Bilkent Üniversitesi, Bilkent Medeniyet Topluluğu’nun iki yıldır organize ettiği Osmanlıca kurslarına izin vermediğini açıkladı. Bu sene 60 kişinin başvurduğu, ücretsiz kursun yasaklanmasına karşı öğrenciler bir bildiri yayınladı.
Yeni Akit yazarı Muhsin Meriç'in gündeme getirdiği yasaklama ve öğrencilerin bildirisi şöyle:
“Bilkent Medeniyet Topluluğu’nun Osmanlıca kursu başvurusunun reddine dair bildirisidir:
Bilkent Medeniyet Topluluğu olarak kurulduğumuz dönemden bu yana ülkemizdeki ve üniversitelerdeki akademik sığlığa ve fukaralığa bir nebze olsun mani olabilmek için faaliyetlerimizi sürdürmekteyiz.
Konferanslarımız ve okumalarımızla olduğu gibi açtığımız kurslar vesilesiyle de bu amaç için gayret sarf etmeye devam ediyorduk. Fakat 2012-2013 bahar dönemi itibariyle başlattığımız ve ilk kur eğitimini verdiğimiz Osmanlıca Kursu bu sene rektörlük tarafından aynı dersin üniversite programında olması gerekçe gösterilerek engellendi ve kursun tekrar açılmasına izin verilmedi.
Tabiatiyle bu vahim olay neticesinde ortaya cevaplandırılması gereken sorular çıktı:
1.Geçtiğimiz dönem bu kursa aynı dersin okul programında olmasına rağmen izin verilmesi ve fakat bahsedilen duruma dair hiçbir değişiklik olmamasına rağmen bu sene izin verilmemesi, bu kurs açma talebini reddedenlerin meseleyi yeni idrak ettiklerine mi yoksa derin bir tutarsızlığa mı işaret ediyor?
2.Okulda hâl-i hazırda bir Osmanlıca Dersi varken topluluğumuzun Osmanlıca Kursu açıldığında 15’er kişilik 3 sınıfta bu dersin verilebiliyor olması demek Osmanlıca öğrenimine olan ilginin ve iştiyakın okulca sunulan imkânlarla karşılanamadığı manasına gelmez mi?

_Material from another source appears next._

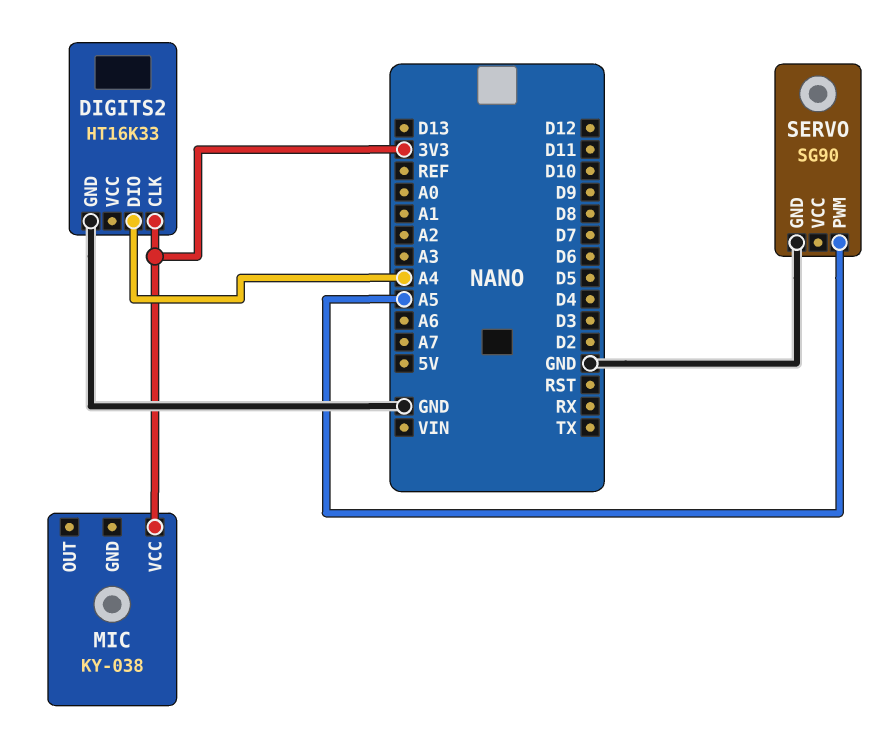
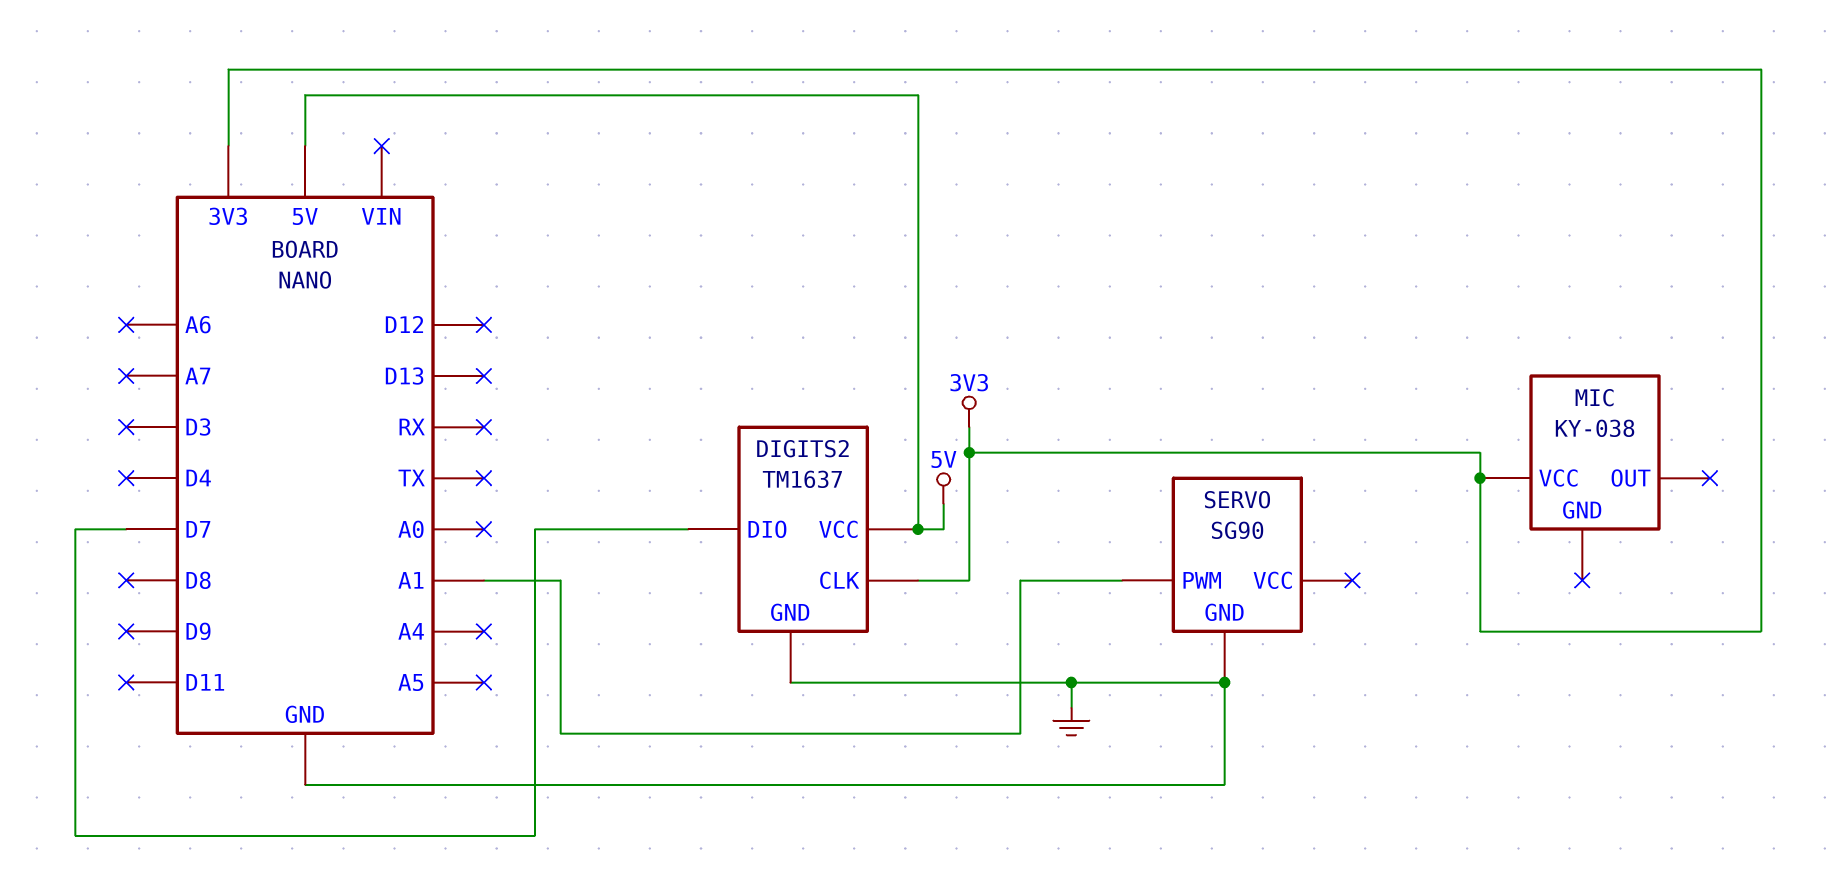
DIGITS2: HT16K33 -> TM1637
DIGITS2 pin DIO: A4 -> D7
DIGITS2 pin VCC: none -> 5V
SERVO pin PWM: A5 -> A1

3.Eğer durum böyle ise sosyal bilimlere önem atfettiğini düşündüğümüz Bilkent Üniversitesi’nin, bünyesinde bulunan sosyal bilimci öğrencilere üzerinde yaşadıkları topraklarda terkip edilen tarihi ve ilmi müktesebata nasıl ulaşacakları sorununa dair bir endişe taşıyıp taşımadığı hakkında şüpheye düşülmez mi?
Ne yazık ki biz üniversitenin bu konuda bir endişeye sahip olduğuna dair ciddi şüphe ve tereddüt içerisindeyiz. Fakat durum böyleyken sunmaya çalıştığımız katkının hangi amaca hizmet için geri çevrildiğini anlamakta güçlük çekiyoruz. Eğer bu soruların makul cevapları yok ise bu engelin konjonktüre bağlı olarak değil de topluluğumuzun misyonu ve vizyonuna karşı geliştirilmiş bir tepki olduğu kanısına varacağız. Umuyoruz ki okulumuzdaki ve ülkemizdeki entelektüel seviyenin yükselmesi için ortaya koymaya çalıştığımız ürünlere daha fazla kota getirilmez.”